**Exercise goal**:
Output all entries verbatim. Skip pictures.
*** Block opens ***
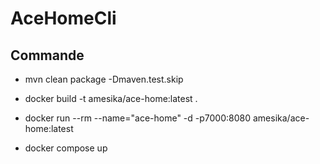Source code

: # AceHomeCli

## Commande

- mvn clean package -Dmaven.test.skip


- docker build -t amesika/ace-home:latest .
- docker run --rm --name="ace-home" -d -p7000:8080 amesika/ace-home:latest
- docker compose up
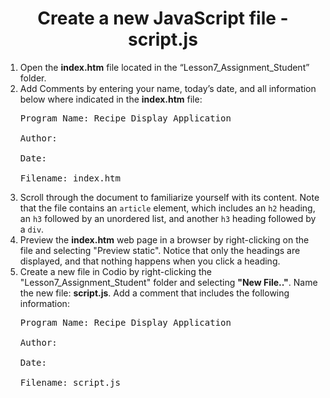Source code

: <center><h1>Create a new JavaScript file - <b>script.js</b></h1></center>

<ol>
<li>Open the <b>index.htm</b> file located in the “Lesson7_Assignment_Student” folder.

<li>Add Comments by entering your name, today’s date, and all information below where indicated in the <b>index.htm</b> file:<br>
<pre>
Program Name: Recipe Display Application <br>
Author: <br>
Date: <br>
Filename: index.htm
</pre>
</li>

<li>
Scroll through the document to familiarize yourself with its content. Note that the file contains an <code>article</code> element, which includes an <code>h2</code> heading, an <code>h3</code> followed by an unordered list, and another <code>h3</code> heading followed by a <code>div</code>.
</li>

<li>Preview the <b>index.htm</b> web page in a browser by right-clicking on the file and selecting "Preview static".  Notice that only the headings are displayed, and that nothing happens when you click a heading.                       
</li>
<li>
Create a new file in Codio by right-clicking the "Lesson7_Assignment_Student" folder and selecting <b>"New File.."</b>.  Name the new file:  <b>script.js</b>.  Add a comment that includes the following information:
<pre>
Program Name: Recipe Display Application <br>
Author: <br>
Date: <br>
Filename: script.js
</pre>
</li>
</ol>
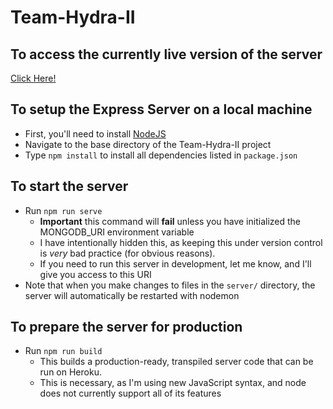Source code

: # Team-Hydra-II

## To access the currently live version of the server
[Click Here!](https://team-hydra-ii.herokuapp.com/)

## To setup the Express Server on a local machine

- First, you'll need to install [NodeJS](https://nodejs.org/en/)
- Navigate to the base directory of the Team-Hydra-II project
- Type `npm install` to install all dependencies listed in `package.json`

## To start the server

- Run `npm run serve`
  - **Important** this command will __fail__ unless you have initialized the MONGODB_URI environment variable
  - I have intentionally hidden this, as keeping this under version control is *very* bad practice (for obvious reasons).
  - If you need to run this server in development, let me know, and I'll give you access to this URI
- Note that when you make changes to files in the `server/` directory, the server will automatically be restarted with nodemon

## To prepare the server for production
- Run `npm run build`
  - This builds a production-ready, transpiled server code that can be run on Heroku. 
  - This is necessary, as I'm using new JavaScript syntax, and node does not currently support all of its features
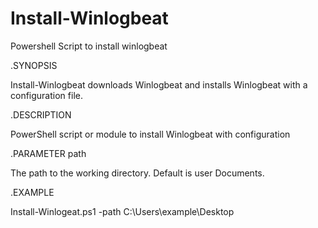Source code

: # Install-Winlogbeat
Powershell Script to install winlogbeat

.SYNOPSIS

Install-Winlogbeat downloads Winlogbeat and installs Winlogbeat with a configuration file.

.DESCRIPTION

PowerShell script or module to install Winlogbeat with configuration

.PARAMETER path

The path to the working directory.  Default is user Documents.

.EXAMPLE

Install-Winlogeat.ps1 -path C:\Users\example\Desktop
*** Block closes ***
**Expected answer**:
Source code

: # AceHomeCli

## Commande

- mvn clean package -Dmaven.test.skip


- docker build -t amesika/ace-home:latest .
- docker run --rm --name="ace-home" -d -p7000:8080 amesika/ace-home:latest
- docker compose up
Source code

: <center><h1>Create a new JavaScript file - <b>script.js</b></h1></center>

<ol>
<li>Open the <b>index.htm</b> file located in the “Lesson7_Assignment_Student” folder.

<li>Add Comments by entering your name, today’s date, and all information below where indicated in the <b>index.htm</b> file:<br>
<pre>
Program Name: Recipe Display Application <br>
Author: <br>
Date: <br>
Filename: index.htm
</pre>
</li>

<li>
Scroll through the document to familiarize yourself with its content. Note that the file contains an <code>article</code> element, which includes an <code>h2</code> heading, an <code>h3</code> followed by an unordered list, and another <code>h3</code> heading followed by a <code>div</code>.
</li>

<li>Preview the <b>index.htm</b> web page in a browser by right-clicking on the file and selecting "Preview static".  Notice that only the headings are displayed, and that nothing happens when you click a heading.                       
</li>
<li>
Create a new file in Codio by right-clicking the "Lesson7_Assignment_Student" folder and selecting <b>"New File.."</b>.  Name the new file:  <b>script.js</b>.  Add a comment that includes the following information:
<pre>
Program Name: Recipe Display Application <br>
Author: <br>
Date: <br>
Filename: script.js
</pre>
</li>
</ol>
Source code

: # Team-Hydra-II

## To access the currently live version of the server
[Click Here!](https://team-hydra-ii.herokuapp.com/)

## To setup the Express Server on a local machine

- First, you'll need to install [NodeJS](https://nodejs.org/en/)
- Navigate to the base directory of the Team-Hydra-II project
- Type `npm install` to install all dependencies listed in `package.json`

## To start the server

- Run `npm run serve`
  - **Important** this command will __fail__ unless you have initialized the MONGODB_URI environment variable
  - I have intentionally hidden this, as keeping this under version control is *very* bad practice (for obvious reasons).
  - If you need to run this server in development, let me know, and I'll give you access to this URI
- Note that when you make changes to files in the `server/` directory, the server will automatically be restarted with nodemon

## To prepare the server for production
- Run `npm run build`
  - This builds a production-ready, transpiled server code that can be run on Heroku. 
  - This is necessary, as I'm using new JavaScript syntax, and node does not currently support all of its features
Source code

: # Install-Winlogbeat
Powershell Script to install winlogbeat

.SYNOPSIS

Install-Winlogbeat downloads Winlogbeat and installs Winlogbeat with a configuration file.

.DESCRIPTION

PowerShell script or module to install Winlogbeat with configuration

.PARAMETER path

The path to the working directory.  Default is user Documents.

.EXAMPLE

Install-Winlogeat.ps1 -path C:\Users\example\Desktop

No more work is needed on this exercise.